Elad Benda
Elad Benda

Reputation: 36654

google pub sub fetches messages in different times

I have a java client of google-pubsub api.

I sent 4 messages at the same time to the pubsub.

My subscriber is triggered once an hour and loop on the pubsub till it's empty.

Nevertheless I see the messages are fetched in different times even though they were all sent at the same time and there was a long delay till the next automated subscriber synchronised fetch.

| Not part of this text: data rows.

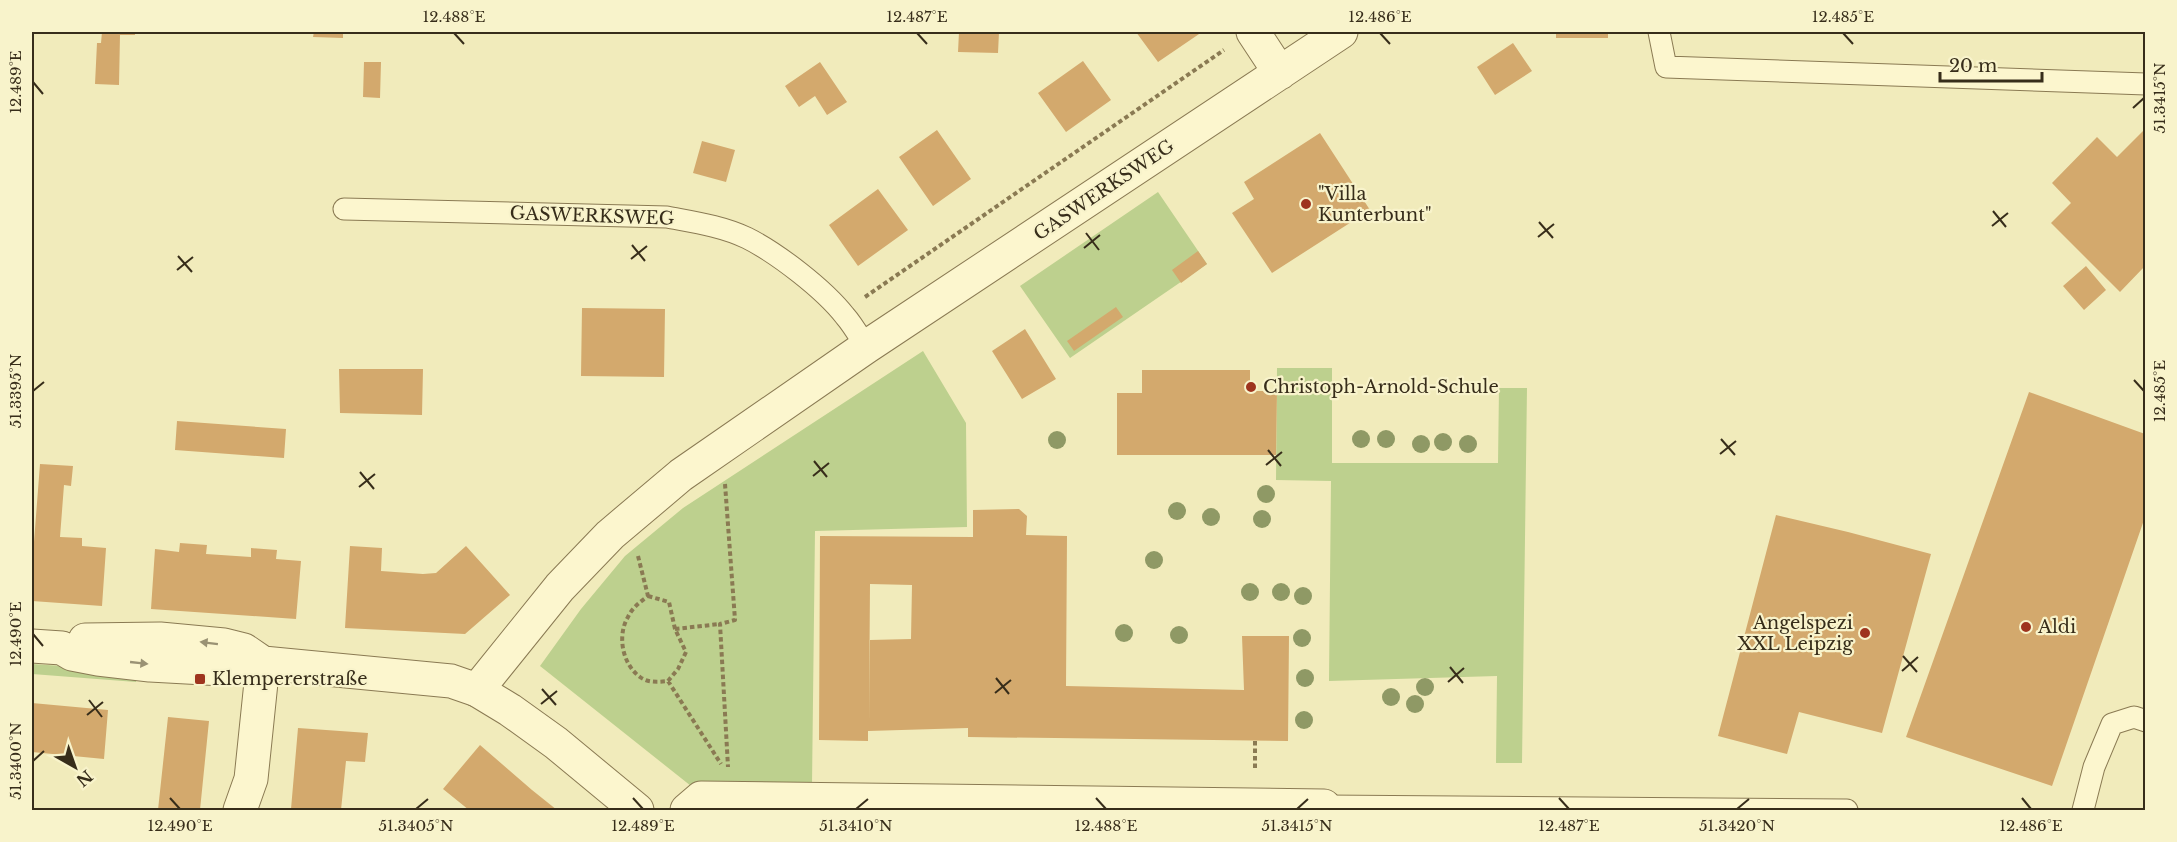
<svg xmlns="http://www.w3.org/2000/svg" width="2177" height="842" viewBox="0 0 2177 842" font-family="'Libre Baskerville',serif">
<rect width="100%" height="100%" fill="#f1ebbb"/>
<path fill="#bdd08e" d="M1158 192 1207 264 1070 358 1020 286Z
M923 351 966 423 967 527 815 531 812 785 691 786 540 666 581 609 625 556 683 508Z
M1277 368H1332V463H1498L1499 388H1527L1522 763H1496L1497 676 1329 681 1331 481 1276 480Z
M32 664 137 671 136 682 32 674Z"/>
<path fill="#d3a96d" fill-rule="evenodd" d="M102 32H135V35H120L119 85 95 84 97 43H101Z
M314 32H343V38L313 37Z
M959 32H999L998 53 958 52Z
M1136 32H1202L1158 62Z
M1556 32H1608V38H1556Z
M1513 43 1532 71 1495 95 1477 67Z
M1083 61 1111 100 1066 132 1038 93Z
M364 62H381L380 98 363 97Z
M820 62 847 102 827 115 815 96 799 107 785 86Z
M2145 129V266L2120 292 2051 223 2071 203 2052 183 2097 137 2117 157Z
M937 130 971 179 933 206 899 157Z
M1320 133 1370 210 1272 273 1232 213 1254 199 1244 182Z
M702 141 735 150 726 182 693 173Z
M878 189 908 230 858 266 829 225Z
M1198 251 1207 264 1181 283 1172 270Z
M2086 266 2106 290 2084 310 2063 286Z
M1116 307 1123 317 1074 351 1067 341Z
M582 308 665 309 664 377 581 376Z
M1025 329 1056 379 1022 399 992 351Z
M339 369H423L422 415 340 413Z
M1142 370H1250V391H1277L1276 455H1117V393H1142Z
M2029 392 2145 434V517L2052 786 1906 737Z
M177 421 286 429 284 458 175 450Z
M40 464 73 466 71 486 64 485 60 537 82 538V546L106 548 102 606 32 601V542H34Z
M1019 509 1027 516 1026 535 1067 536 1066 686 1244 690 1242 636H1289L1288 741 968 737V728L868 731V741L819 740 820 536 973 537V510ZM870 584 912 585 911 639 870 640 869 722Z
M1776 515 1848 532 1931 554 1882 733 1799 712 1787 754 1718 736Z
M180 543 207 545 206 554 251 557V548L277 550 276 559 301 561 296 619 151 609 155 549 179 552Z
M350 546 382 548 381 571 423 574 436 573 466 546 510 595 465 634 345 628Z
M32 703 108 710 104 759 32 752Z
M168 717 209 721 200 810H158Z
M298 728 368 733 365 762 346 761 341 810 291 809Z
M480 745 532 790 557 810H469L443 789Z"/>
<g fill="none" stroke-linecap="round" stroke-linejoin="round">
<g stroke="#8a7a53" stroke-width="23">
<path id="service" d="M1659 32 1666 67 2146 84
M344 209 667 217C693 222 722 226 747 238 777 253 824 289 845 316 853 325 859 336 866 347
M1324 806 1847 810
M2083 810 2094 767 2112 724 2134 717 2146 721"/>
</g>
<g stroke="#8a7a53" stroke-width="35">
<path id="minor" d="M1253 32 1280 73
M477 690 560 587 610 535 681 475 866 347 1341 32
M240 810 251 779 263 663
M687 810 701 798 1324 806"/>
</g>
<g stroke="#8a7a53" stroke-width="35">
<path id="tertiary" d="M85 640 160 639 224 645 244 650 263 663
M32 646 62 648 72 654 98 659 150 665 223 669 243 667 263 663 451 681 477 690 510 710 556 743 637 810"/>
</g>
<path stroke="#8a7a53" stroke-width="4" stroke-dasharray="4.5 3" stroke-linecap="butt" d="M865 297 1224 50
M725 484 735 620 720 624 728 767
M638 556 648 596
M648 596 669 602 675 629 686 652 678 669 668 681C658 682 648 683 640 677 622 664 617 635 628 617 632 608 640 602 648 596Z
M675 629 720 624
M668 681 721 764
M1255 741V771"/>
<use href="#service" stroke="#fcf6ce" stroke-width="21"/>
<use href="#minor" stroke="#fcf6ce" stroke-width="33"/>
<use href="#tertiary" stroke="#fcf6ce" stroke-width="33"/>
</g>
<g fill="#8f9965">
<circle cx="1361" cy="439" r="9"/>
<circle cx="1386" cy="439" r="9"/>
<circle cx="1057" cy="440" r="9"/>
<circle cx="1443" cy="442" r="9"/>
<circle cx="1421" cy="444" r="9"/>
<circle cx="1468" cy="444" r="9"/>
<circle cx="1266" cy="494" r="9"/>
<circle cx="1177" cy="511" r="9"/>
<circle cx="1211" cy="517" r="9"/>
<circle cx="1262" cy="519" r="9"/>
<circle cx="1154" cy="560" r="9"/>
<circle cx="1250" cy="592" r="9"/>
<circle cx="1281" cy="592" r="9"/>
<circle cx="1303" cy="596" r="9"/>
<circle cx="1124" cy="633" r="9"/>
<circle cx="1179" cy="635" r="9"/>
<circle cx="1302" cy="638" r="9"/>
<circle cx="1305" cy="678" r="9"/>
<circle cx="1425" cy="687" r="9"/>
<circle cx="1391" cy="697" r="9"/>
<circle cx="1415" cy="704" r="9"/>
<circle cx="1304" cy="720" r="9"/>
</g>
<defs><path id="oneway-solid" d="M-6-.8H1V-3.2L6.5 0L1 3.2V.8H-6Z" transform="scale(1.5)"/></defs>
<g fill="#9a9274">
<use href="#oneway-solid" transform="translate(209 643) rotate(-173)"/>
<use href="#oneway-solid" transform="translate(139 663) rotate(6)"/>
</g>
<path fill="none" stroke="#372d1a" stroke-width="2" d="M454 33 464 44M917 33 927 44M1380 33 1390 44M1843 33 1853 44M33 82 43 94M2133 108 2144 98M1993 211 2006 227M1539 222 1553 238M1992 226 2008 213M1086 233 1099 250M1538 237 1554 224M632 245 645 261M1084 248 1100 235M178 256 192 272M631 259 647 246M177 270 193 257M2134 380 2144 391M33 391 44 382M1721 439 1735 455M1268 450 1281 466M1720 454 1736 441M814 461 827 477M1266 465 1282 452M360 472 374 489M813 476 829 463M359 487 375 474M33 634 43 646M1903 656 1917 672M1450 667 1463 683M1902 671 1918 657M996 678 1009 694M1448 682 1464 668M542 689 556 705M995 693 1011 680M89 700 102 717M541 704 557 691M87 715 103 702M33 761 44 751M170 798 180 809M633 798 643 809M1096 798 1106 809M1559 798 1569 809M2022 798 2031 809M416 809 428 799M856 809 868 799M1297 809 1308 799M1737 809 1749 799"/>
<g fill="#9e341e" stroke="#f8f3cb" stroke-width="2">
<circle cx="1306" cy="204" r="6"/>
<circle cx="1251" cy="387" r="6"/>
<circle cx="2026" cy="627" r="6"/>
<circle cx="1865" cy="633" r="6"/>
<rect x="194" y="673" width="12" height="12" rx="3"/>
</g>
<g text-anchor="middle" stroke-width="4.5" stroke-linejoin="round" paint-order="stroke">
<g font-size="18" fill="#372d1a" stroke="#f8f3cb">
<text transform="translate(1104 190) rotate(-34)" y="6">GASWERKSWEG</text>
<text transform="translate(592 216) rotate(2)" y="6">GASWERKSWEG</text>
</g>
<g font-size="18" fill="#372d1a" stroke="#f8f3cb" text-anchor="start">
<text x="1318" y="200">"Villa<tspan x="1318" dy="21">Kunterbunt"</tspan></text>
<text x="1263" y="393">Christoph-Arnold-Schule</text>
<text x="1853" y="629" text-anchor="end">Angelspezi<tspan x="1853" dy="21">XXL Leipzig</tspan></text>
<text x="2038" y="633">Aldi</text>
<text x="212" y="685">Klempererstraße</text>
</g>
</g>
<rect width="2177" height="842" fill="none" stroke="#f8f3cb" stroke-width="66"/>
<g transform="translate(75 767) rotate(140)" stroke="#f8f3cb" stroke-width="4.5" paint-order="stroke">
<path d="M0-4.5L10 22L0 15L-10 22Z" fill="#372d1a"/>
<text y="-9" font-size="16" font-weight="bold" text-anchor="middle" fill="#372d1a">N</text>
</g>
<path d="M1940 72v9h102v-9" fill="none" stroke="#372d1a" stroke-width="3"/>
<text x="1949" y="72" font-size="18" fill="#372d1a" stroke="#f8f3cb" stroke-width="4.5" paint-order="stroke">20 m</text>
<rect x="33" y="33" width="2111" height="776" fill="none" stroke="#372d1a" stroke-width="2"/>
<g font-size="15" text-anchor="middle" fill="#372d1a">
<text x="454" y="22">12.488°E</text>
<text x="917" y="22">12.487°E</text>
<text x="1380" y="22">12.486°E</text>
<text x="1843" y="22">12.485°E</text>
<text transform="translate(16 82) rotate(-90)" y="5">12.489°E</text>
<text transform="translate(2160 98) rotate(-90)" y="5">51.3415°N</text>
<text transform="translate(16 391) rotate(-90)" y="5">51.3395°N</text>
<text transform="translate(2160 391) rotate(-90)" y="5">12.485°E</text>
<text transform="translate(16 634) rotate(-90)" y="5">12.490°E</text>
<text transform="translate(16 761) rotate(-90)" y="5">51.3400°N</text>
<text x="180" y="831">12.490°E</text>
<text x="416" y="831">51.3405°N</text>
<text x="643" y="831">12.489°E</text>
<text x="856" y="831">51.3410°N</text>
<text x="1106" y="831">12.488°E</text>
<text x="1297" y="831">51.3415°N</text>
<text x="1569" y="831">12.487°E</text>
<text x="1737" y="831">51.3420°N</text>
<text x="2031" y="831">12.486°E</text>
</g>
</svg>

// A hotfix as cofman is too slow for ack
while (pubSubIsFull) {
    // Fetch messages by order
    log("before fetched messages by order");
    List<ReceivedMessage> messages = mySyncSubscriber.fetch(100000, true);

    messages = messages.stream().sorted(Comparator.comparingLong(message2 -> message2.getMessage().getPublishTime().getSeconds())).collect(Collectors.toList());

    log("fetched " + messages.size() + " messages by order");
    pubSubIsFull = messages.size() > 0;

    log("before processMessages");
    List<String> ackIds = processMessages(messages);
    log("after processMessages");
    mySyncSubscriber.sendAck(ackIds);
}
import com.google.pubsub.v1.PullRequest.Builder;

public List<ReceivedMessage> fetch(int maxMessages, boolean returnImmediately) {
    String subscriptionName = this.getSubscriptionName(this.getSubscriptionId()).toString();
    Builder pullRequestBuilder = PullRequest.newBuilder().setSubscription(subscriptionName).setReturnImmediately(returnImmediately);

    if (maxMessages != 0) {
      pullRequestBuilder.setMaxMessages(maxMessages);
    }

    PullRequest pullRequest = pullRequestBuilder.build();
    PullResponse pullResponse = (PullResponse)this.subscriber.pullCallable().call(pullRequest);

    return pullResponse.getReceivedMessagesList();
}

Is this a bug in pub sub?

Is there something I can do to change it?

Upvotes: 3

Views: 1048

Answers (1)

Kamal Aboul-Hosn
Kamal Aboul-Hosn

Reputation: 17206

Cloud Pub/Sub offers no ordering guarantees. If you publish multiple messages--even some time apart--and then later fetch all of the messages, there are no guarantees that the messages published earlier will be received by the subscriber first.

Additionally, receiving 0 messages in a single response is not a good way to determine that no messages are available. Sometimes responses will contain 0 messages even when there are messages available, particularly if returnImmediately is set to true (as noted in my response to your other question). At the very least, you'd want to make sure that several requests over a period of time all return 0 messages before deciding that there are no message available. Even better would be to query the Stackdriver metric for subscription/num_undelivered_messages, which indicates the number of messages not yet acknowledged by your subscription.